Though she was weakening, Amber was able to stay in school through the end of that year — her sophomore year of high school. But over the summer, her health took a turn for the worse. She spent two weeks hospitalized at CHOP, which turned out to be the start of a longer stretch.
A life-saving device
Amber was still on the transplant list, but in order to survive long enough to receive a donor heart, she needed additional support. Her medical team proposed implanting a ventricular assist device (VAD), which would mechanically take over the pumping function of her heart. Amber and her parents agreed to the procedure, which involved open-heart surgery.
With the VAD implanted, Amber had no pulse, but a constant flow of blood was pushed through her system by the device. She wore a battery pack on her back and always had to be near someone who was trained to respond to any mechanical or battery malfunction.
Despite some scares, the VAD did its job, and kept Amber alive. Her strength slowly returned — and so did her appetite. Eating again, she started to regain the weight she had lost, and she was finally discharged from the Hospital.
A phone call, and a new heart
In November 2016, Amber was at CHOP with her father for a day of tests and an infusion of medication. As Amber and Rocco were in the car on the way home, Jennifer got a call from CHOP that a donor heart was available. They were instructed to pack their things and get Amber back to CHOP as soon as she got home. When Amber came in the door, it was her younger brother, Nick, who gave her the news. “I was shaking. I was so excited,” says Amber.

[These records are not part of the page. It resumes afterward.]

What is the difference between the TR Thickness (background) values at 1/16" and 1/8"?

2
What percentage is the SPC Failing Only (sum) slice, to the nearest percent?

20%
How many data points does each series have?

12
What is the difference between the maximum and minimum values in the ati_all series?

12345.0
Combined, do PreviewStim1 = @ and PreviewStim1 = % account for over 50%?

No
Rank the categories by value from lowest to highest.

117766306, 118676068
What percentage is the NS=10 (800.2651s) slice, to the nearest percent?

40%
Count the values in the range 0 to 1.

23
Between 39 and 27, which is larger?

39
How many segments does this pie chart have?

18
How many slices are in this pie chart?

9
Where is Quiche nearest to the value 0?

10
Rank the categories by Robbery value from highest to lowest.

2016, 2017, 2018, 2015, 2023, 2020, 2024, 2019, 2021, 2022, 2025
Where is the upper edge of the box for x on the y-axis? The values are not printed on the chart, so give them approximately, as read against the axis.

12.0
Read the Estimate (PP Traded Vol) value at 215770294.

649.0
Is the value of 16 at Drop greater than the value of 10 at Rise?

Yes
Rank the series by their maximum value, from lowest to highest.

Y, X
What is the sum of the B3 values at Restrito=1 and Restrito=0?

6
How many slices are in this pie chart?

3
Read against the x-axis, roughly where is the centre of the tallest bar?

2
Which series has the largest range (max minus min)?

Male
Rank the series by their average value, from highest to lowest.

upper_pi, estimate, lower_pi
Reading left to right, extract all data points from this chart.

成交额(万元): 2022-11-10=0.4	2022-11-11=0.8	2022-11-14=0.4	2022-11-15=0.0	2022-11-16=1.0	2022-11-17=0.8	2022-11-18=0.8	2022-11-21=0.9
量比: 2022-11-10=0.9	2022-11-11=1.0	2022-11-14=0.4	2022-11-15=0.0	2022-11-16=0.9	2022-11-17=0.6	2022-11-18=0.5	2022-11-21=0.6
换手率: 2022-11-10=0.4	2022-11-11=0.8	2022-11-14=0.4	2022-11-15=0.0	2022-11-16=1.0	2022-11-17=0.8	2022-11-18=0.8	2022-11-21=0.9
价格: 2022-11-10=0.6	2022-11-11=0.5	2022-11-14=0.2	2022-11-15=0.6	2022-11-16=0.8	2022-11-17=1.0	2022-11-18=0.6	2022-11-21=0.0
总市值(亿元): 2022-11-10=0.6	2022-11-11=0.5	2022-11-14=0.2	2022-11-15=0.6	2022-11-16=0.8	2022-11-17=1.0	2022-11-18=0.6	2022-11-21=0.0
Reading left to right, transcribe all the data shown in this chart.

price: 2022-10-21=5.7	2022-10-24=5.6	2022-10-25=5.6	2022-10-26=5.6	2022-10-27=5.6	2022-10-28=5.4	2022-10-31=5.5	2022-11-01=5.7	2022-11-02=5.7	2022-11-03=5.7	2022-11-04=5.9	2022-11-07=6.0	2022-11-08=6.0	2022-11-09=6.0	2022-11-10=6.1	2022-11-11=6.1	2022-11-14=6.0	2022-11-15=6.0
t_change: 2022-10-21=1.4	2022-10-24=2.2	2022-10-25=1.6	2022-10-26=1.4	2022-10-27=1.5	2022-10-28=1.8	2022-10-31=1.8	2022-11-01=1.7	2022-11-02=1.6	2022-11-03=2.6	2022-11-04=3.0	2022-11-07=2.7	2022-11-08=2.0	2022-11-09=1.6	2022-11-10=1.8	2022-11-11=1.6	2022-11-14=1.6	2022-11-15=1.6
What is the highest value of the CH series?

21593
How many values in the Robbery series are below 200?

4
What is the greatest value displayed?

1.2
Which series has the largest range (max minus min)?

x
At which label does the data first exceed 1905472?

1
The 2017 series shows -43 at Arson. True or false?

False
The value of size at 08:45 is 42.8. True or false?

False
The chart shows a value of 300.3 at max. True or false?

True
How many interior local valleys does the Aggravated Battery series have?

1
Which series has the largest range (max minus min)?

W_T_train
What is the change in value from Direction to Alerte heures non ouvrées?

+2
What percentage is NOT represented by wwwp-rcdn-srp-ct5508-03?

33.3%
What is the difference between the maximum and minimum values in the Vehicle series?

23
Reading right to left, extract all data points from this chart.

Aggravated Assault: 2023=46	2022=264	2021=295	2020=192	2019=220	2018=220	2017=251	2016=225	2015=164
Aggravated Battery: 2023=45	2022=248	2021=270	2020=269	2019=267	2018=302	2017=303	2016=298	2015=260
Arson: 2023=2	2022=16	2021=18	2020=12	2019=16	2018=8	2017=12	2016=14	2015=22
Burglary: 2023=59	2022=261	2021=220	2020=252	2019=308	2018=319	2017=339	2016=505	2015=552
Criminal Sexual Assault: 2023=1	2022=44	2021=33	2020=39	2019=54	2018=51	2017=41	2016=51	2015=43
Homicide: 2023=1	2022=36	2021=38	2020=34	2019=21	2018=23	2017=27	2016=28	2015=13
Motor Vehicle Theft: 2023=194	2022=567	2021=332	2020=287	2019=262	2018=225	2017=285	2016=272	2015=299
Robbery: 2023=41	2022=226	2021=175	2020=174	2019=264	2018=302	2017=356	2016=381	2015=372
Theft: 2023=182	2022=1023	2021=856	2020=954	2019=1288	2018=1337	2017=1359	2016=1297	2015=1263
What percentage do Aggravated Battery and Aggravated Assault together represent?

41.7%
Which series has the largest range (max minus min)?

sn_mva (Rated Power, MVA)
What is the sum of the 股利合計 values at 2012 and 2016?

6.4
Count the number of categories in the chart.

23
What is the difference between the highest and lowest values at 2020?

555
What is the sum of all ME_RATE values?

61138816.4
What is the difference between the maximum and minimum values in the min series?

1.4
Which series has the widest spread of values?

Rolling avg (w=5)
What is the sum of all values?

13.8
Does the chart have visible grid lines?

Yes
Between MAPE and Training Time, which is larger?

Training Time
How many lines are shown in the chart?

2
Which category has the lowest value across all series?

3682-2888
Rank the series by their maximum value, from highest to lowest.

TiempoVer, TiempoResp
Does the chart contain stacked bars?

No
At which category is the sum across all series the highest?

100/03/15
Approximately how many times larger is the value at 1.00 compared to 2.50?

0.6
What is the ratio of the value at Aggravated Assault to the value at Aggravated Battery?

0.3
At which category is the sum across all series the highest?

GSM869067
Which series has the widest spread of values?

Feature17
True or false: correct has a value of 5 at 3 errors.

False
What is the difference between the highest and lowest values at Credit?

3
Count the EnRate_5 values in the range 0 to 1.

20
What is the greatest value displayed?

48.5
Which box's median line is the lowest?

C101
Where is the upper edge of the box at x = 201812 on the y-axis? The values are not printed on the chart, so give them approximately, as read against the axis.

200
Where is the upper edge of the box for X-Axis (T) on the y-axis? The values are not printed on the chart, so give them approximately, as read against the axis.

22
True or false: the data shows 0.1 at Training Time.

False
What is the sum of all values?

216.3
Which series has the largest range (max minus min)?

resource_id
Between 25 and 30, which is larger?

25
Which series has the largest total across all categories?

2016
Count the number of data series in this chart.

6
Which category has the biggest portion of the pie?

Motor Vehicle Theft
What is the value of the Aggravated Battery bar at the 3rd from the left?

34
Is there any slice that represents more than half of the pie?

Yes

The transplant surgery took place the following afternoon, led by J. William Gaynor, MD, an attending surgeon in the Cardiac Center and Surgical Director of CHOP’s Heart Failure and Transplant Program.
Amber remembers that the first thing she did when she woke up was pat around in the bed to see if the VAD was gone. Then she told her mother she was hungry and asked if they could go down to the cafeteria.
“Once she woke up, she was raring to go,” says Jennifer.
“She was jumping out of bed before they were ready for her. She was determined to make a quick recovery. She was like the Energizer bunny. She was amazing.”
Recovering through exercise
Within days, Amber was working with Michael McBride, PhD, Program Director of the Cardiovascular Exercise Physiology Laboratory. The Cardiovascular Exercise Physiology Lab provides diagnostic testing and rehabilitative services to patients with heart disease who require expert clinical exercise physiology. The lab is equipped with the latest technology for providing inpatient and outpatient rehab services and plays a critical role in helping patients like Amber recover.
“I was on an exercise bike, lifting weights, going up stairs,” says Amber. “After my other surgeries, I dreaded physical therapy, but not this time. It was hard because my muscles had deteriorated. But each day it got easier.”
After her release, Amber returned to CHOP for regular visits with Matthew O'Connor, MD, her cardiologist, who is the Medical Director of CHOP’s Heart Failure and Transplant Program.
A bright future
Amber was soon back to riding horses, a special passion she had had to forego for two years. She finished high school with her class, and is now in college as a full-time student. She would like to become a nurse, to care for children the way the nurses at CHOP cared for her when she was younger.
“They were good at what they do,” says Amber. “The medical side. But they also knew how to make me feel better. They would sit with me and cheer me up.”
“My exhale moment in this whole long ordeal came nine months after the transplant,” says Jennifer, herself a nurse. “Amber was on some extra medications at first to prevent rejection. When she had her first tests after coming off those, and the pressures were good and the biopsies clean, I knew we were safe.”
“We are so blessed,” Jennifer continues.
“We’re so thankful that she’s here, period. And for everything CHOP has done for us.”